I’m a chubby middle aged woman and I would like to know my plan is sound

@chadmc I've heard some people have success with naps and forget-to-eats, but those never worked for me, I just feel unsatisfied after a set :).
 
@flora01 I’ve heard that before! I love that saying!

Someone showed me something and it was basically saying that you’d have to run close to a marathon to burn 2.3kcal, and no one is doing that or half of that consistently (I mean, outside of people conditioned and trained for that kind of thing, but the average person isn’t).
 
@flora01 Wise and kind words! I am lucky to naturally tend toward a pretty healthy diet — mostly vegetarian (occasional poultry), I love fruit, I don’t drink soda or alcohol, my favorite dinner is a huge veggie salad with an egg, and my target calorie intake is 1500-1800. I overeat on weekends because this is when the couch-with-boyfriend, and the pretzels and ice cream happen.

I’m a treated and recovered bulimic (binge/restrict) and I have trouble stopping at “just a few” because I get crazy over the taste of that over-processed food. But I can also easily overeat ANYTHING – even raw oats. Weird stuff like that historically comes with eating disorder territory I suppose. :)
 
@sofialo09 I too am a weekend binge eater. I found that substitution works for me. Instead of the ben and jerry's, try a halo top, you still get the satisfaction of eating an entire pint, but at 1/4 the calories.
 
@inobelwilken07 "Pancakes and Waffles" Halo Top is my favorite... ooh, and Red Velvet. I am willing to spend more on HT if it means I can slowwwwly hog out on a whole pint happily. 3 cheers for low-cal substitutions that actually taste great!
 
@sofialo09 Cut up a bunch of veggies - onion, garlic, mushroom, green beans and/or broccoli and/or squash, maybe carrot, red cabbage, some jalapeno if you like spicy, saute / stir-fry it all, add some low sodium soy sauce, oyster sauce, salt, pepper, some seasoning or fresh herbs, little wine or liquor, chow down. A whole plate of that is low in calories. I don't put it all in the pan at the same time, put in stages.

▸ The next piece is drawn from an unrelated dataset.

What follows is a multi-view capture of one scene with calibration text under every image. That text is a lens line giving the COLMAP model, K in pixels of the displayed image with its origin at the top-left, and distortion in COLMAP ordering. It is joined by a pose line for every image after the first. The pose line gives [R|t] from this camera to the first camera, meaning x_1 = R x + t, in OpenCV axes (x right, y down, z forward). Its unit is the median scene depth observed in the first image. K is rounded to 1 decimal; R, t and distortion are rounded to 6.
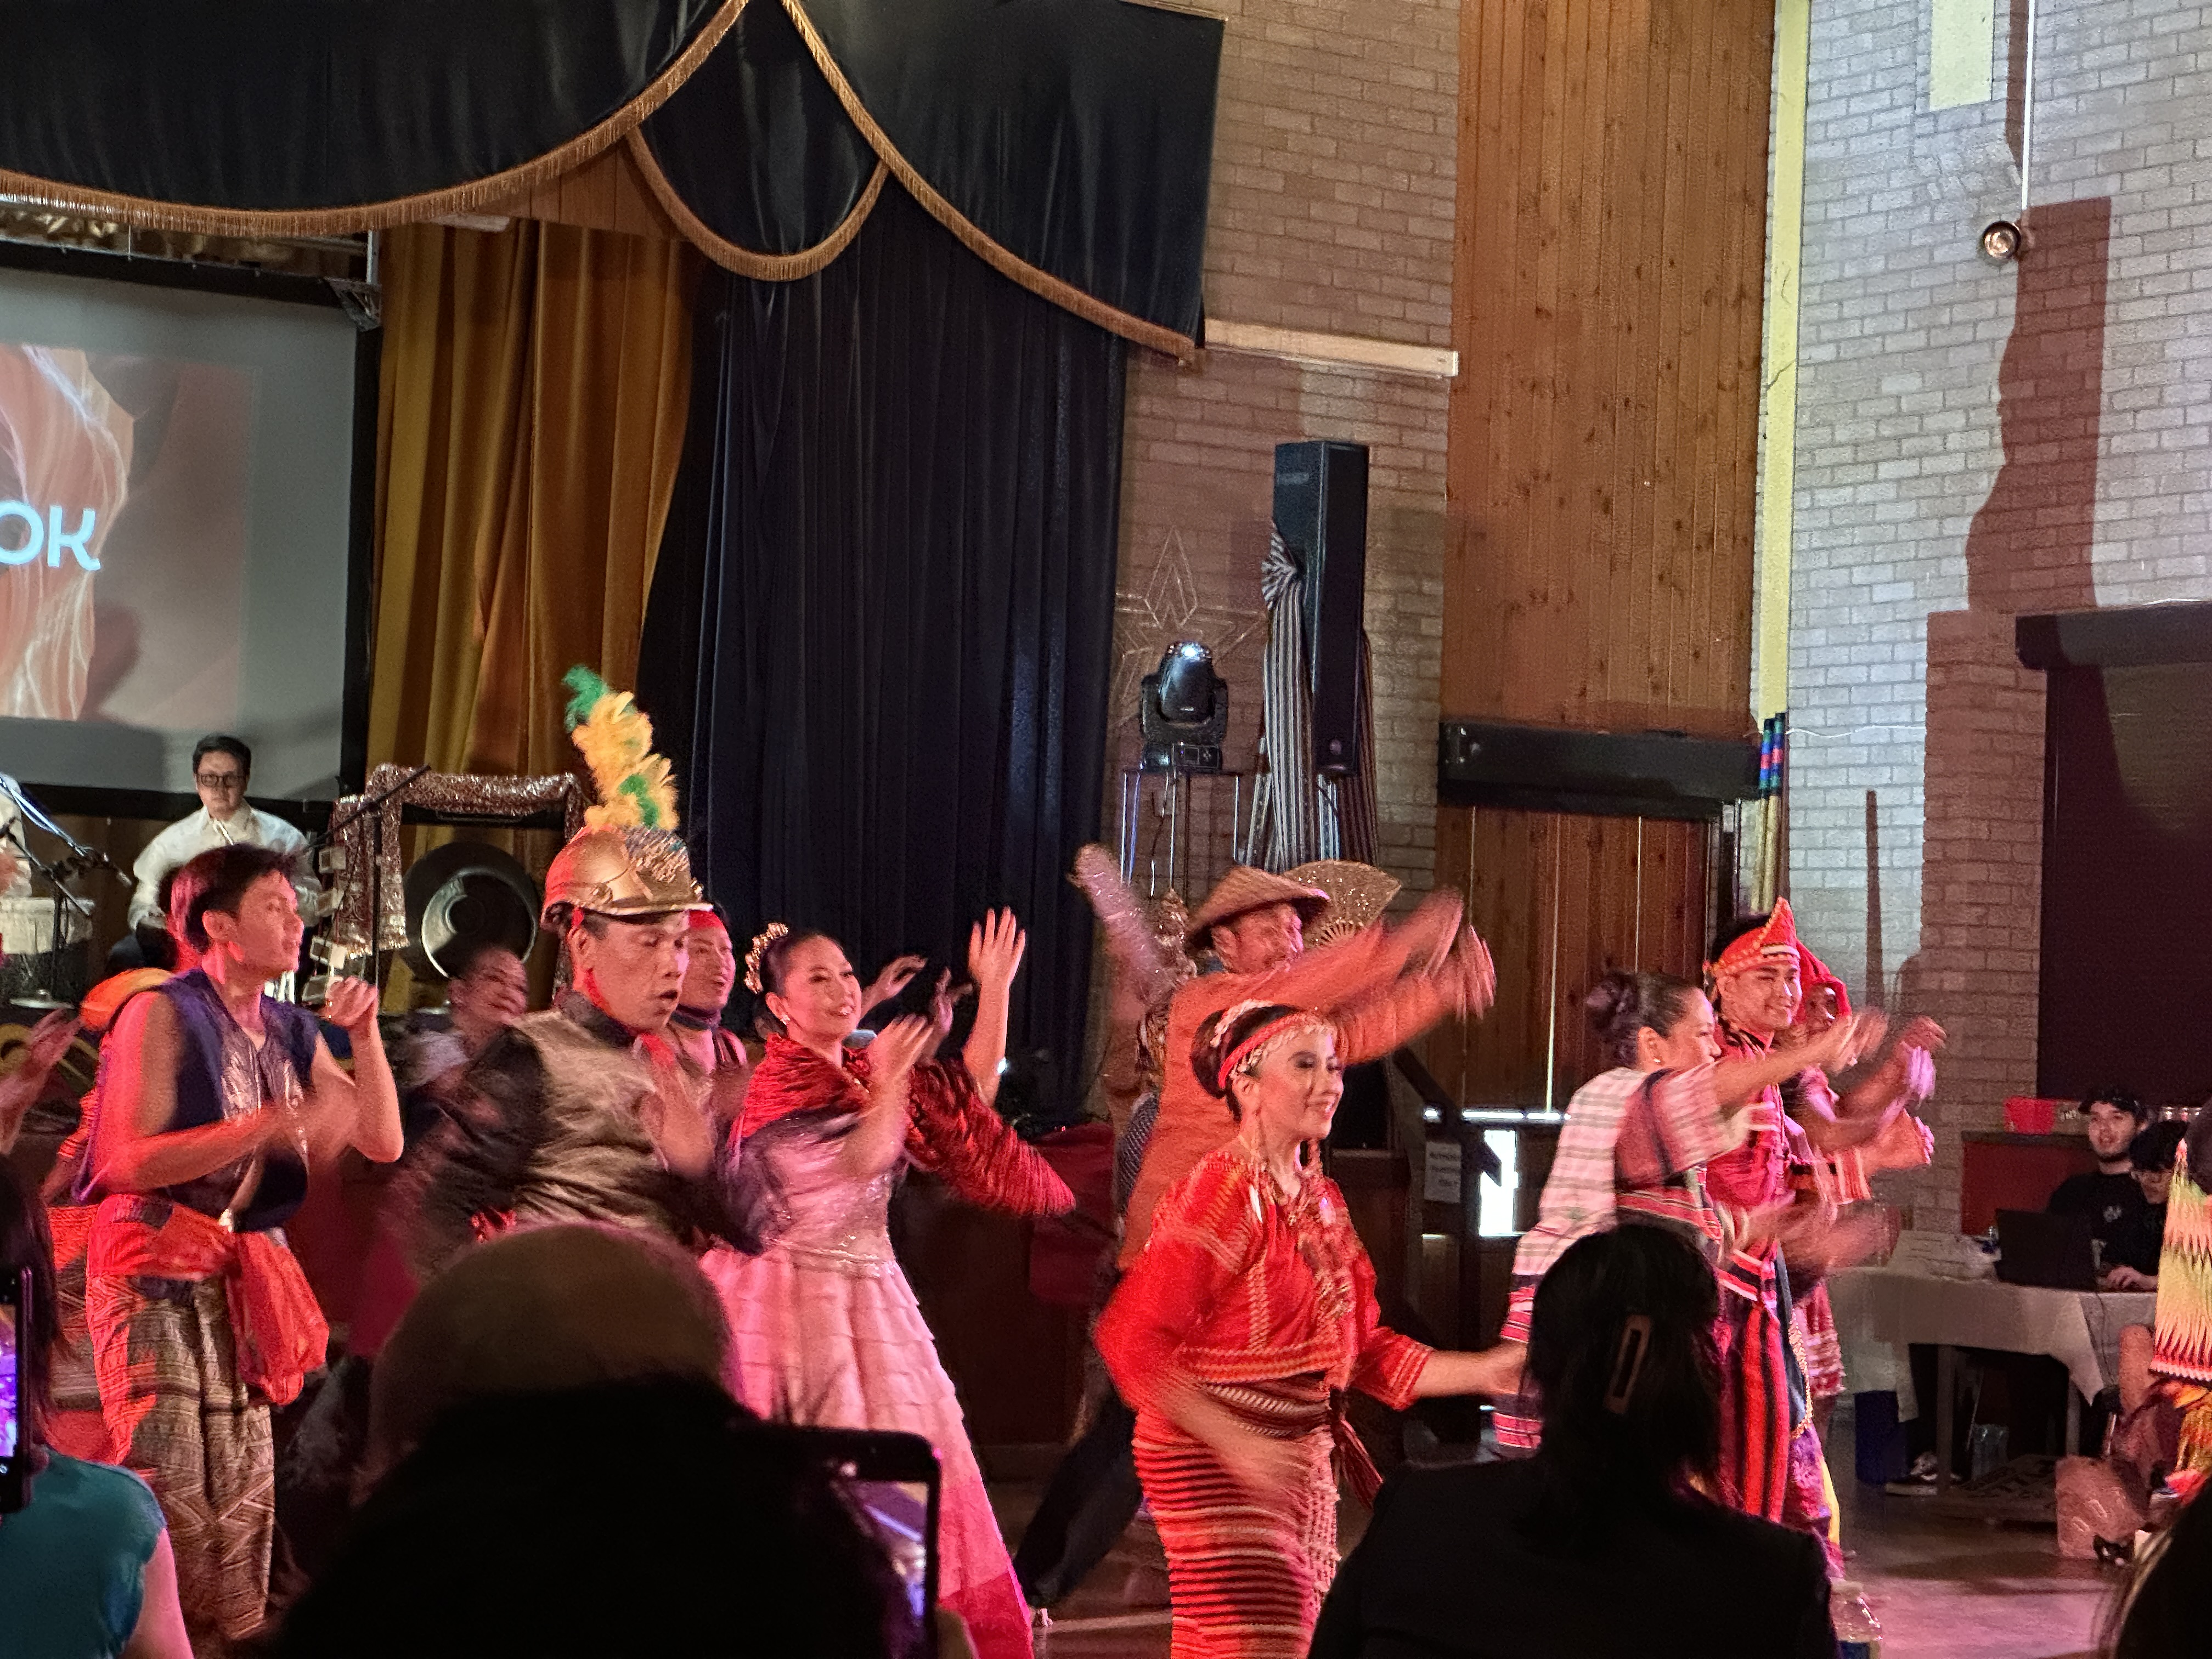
lens RADIAL K [[4912.5, 0, 1106.0], [0, 4912.5, 829.5], [0, 0, 1]] dist [0.195322, 0.485245]
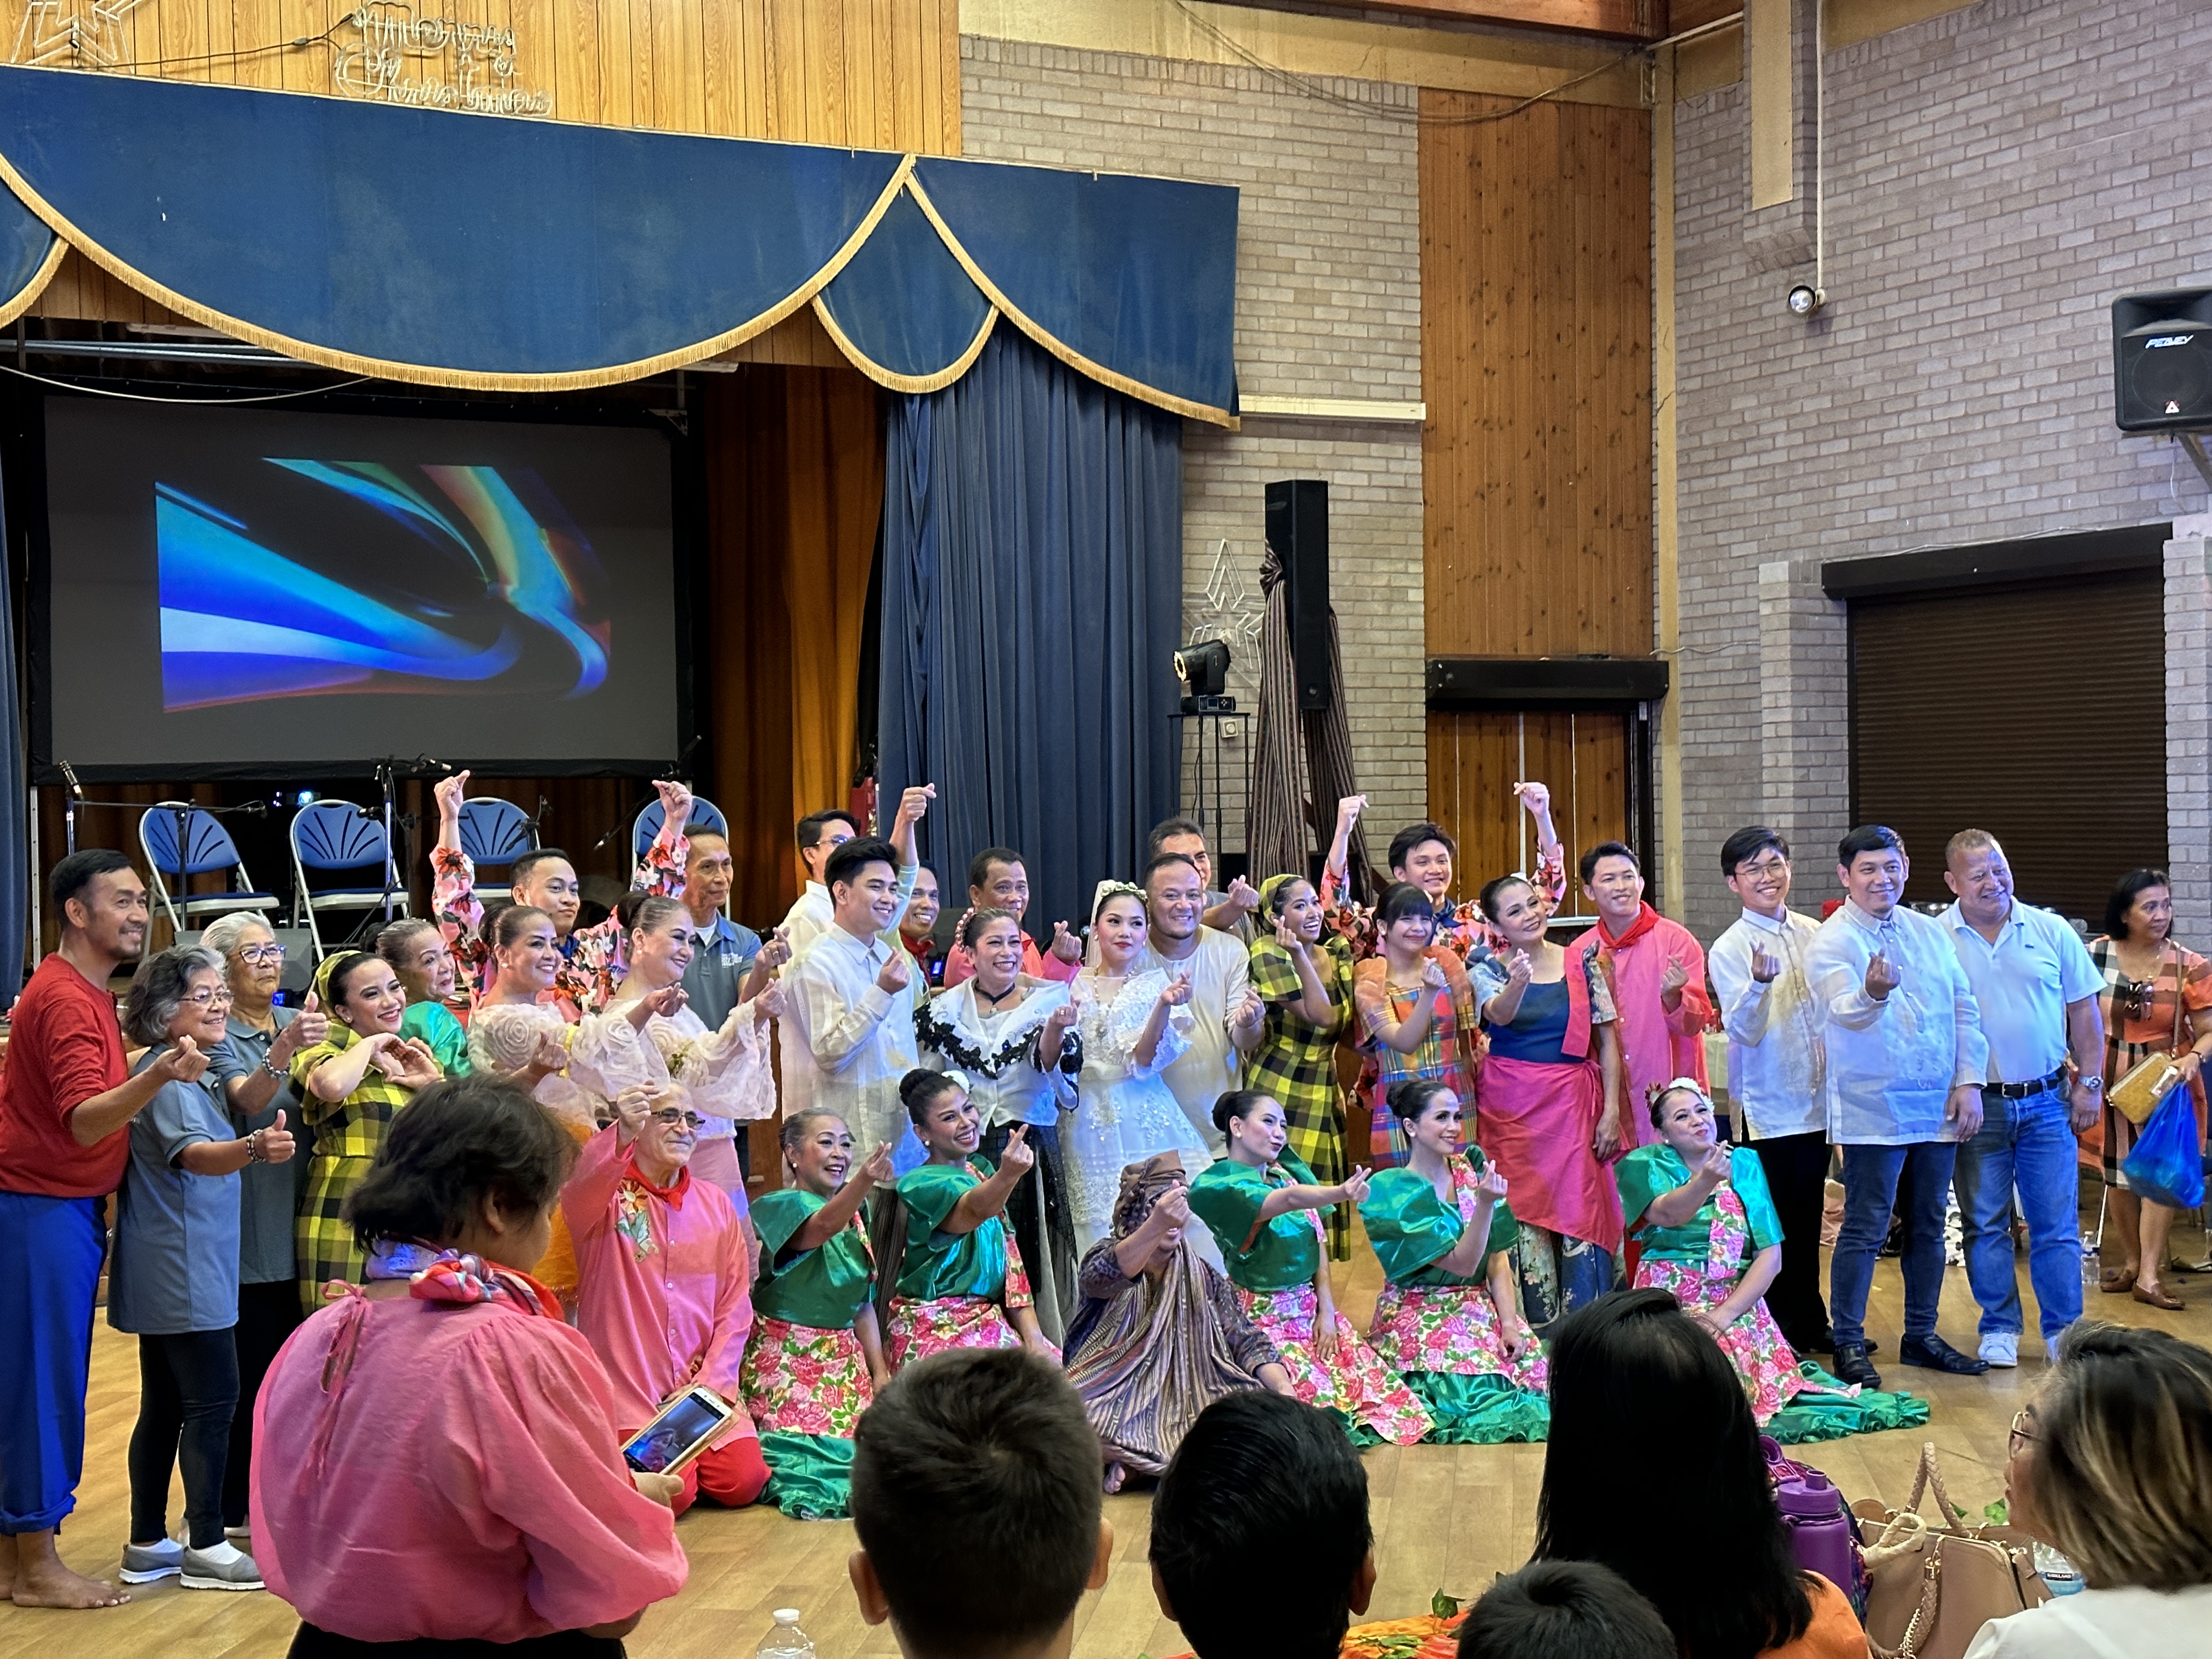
lens RADIAL K [[3078.2, 0, 1106.0], [0, 3078.2, 829.5], [0, 0, 1]] dist [0.185352, -0.060006]
pose [[0.991316, -0.050923, -0.121245, 0.081953], [0.056462, 0.997491, 0.042701, -0.015960], [0.118766, -0.049176, 0.991704, 0.078359]]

Switch it up by almost finishing cooking it, add canned fire roasted diced tomato, cumin, no sodium added chicken broth (liquid), tomato paste, wine or bourbon, simmer 15 minutes. No soy sauce or oyster sauce in this. Only one of the veg - broccoli, grn bean, squash, or whatever.
 
@highlyfavored85 You should have seen my dinner salad tonight – pretty close to these ingredients with the addition of some quinoa, all on a bed of cold romaine and spinach in a huge serving bowl with a blob of hummus on top. I love the mix of hot and cold ingredients. :) I think veggie-only bowls like this are so underrated!
 
@sofialo09 I recommend intermittent fasting, it's just personal experience but because of it I have complete control of my appetite and craves. Don't jump to 16 hours fast straight away though :)
 
@jmfaith I've tried 16/8 for extended periods... or is it 8/16? ... skipping breakfast, because I'm usually not hungry in the morning and dinner is my biggest meal. However, having NOTHING to eat in the morning rather than coffee with cream is difficult for me! Gotta have that coffee. :p IF has been an incredibly useful too for many of my friends and I occasionally still tend toward IF when I'm having those weeks when I'm not hungry in the mornings and can wait until 2PM or so to have lunch. When I don't feel hungry for breakfast is when I historically know I'm sorta safe from my overeating cravings too.
 
@jmfaith Oh sorry, that’s what I meant — I preferred to have coffee with cream rather than nothing, and nothing is what I should have been sticking with for the fasting.
 
@sofialo09 Yes, but it's not for everyone :D I've had times where I crack and eat earlier than I should be haha but that's mostly because my mom cooked something delicious.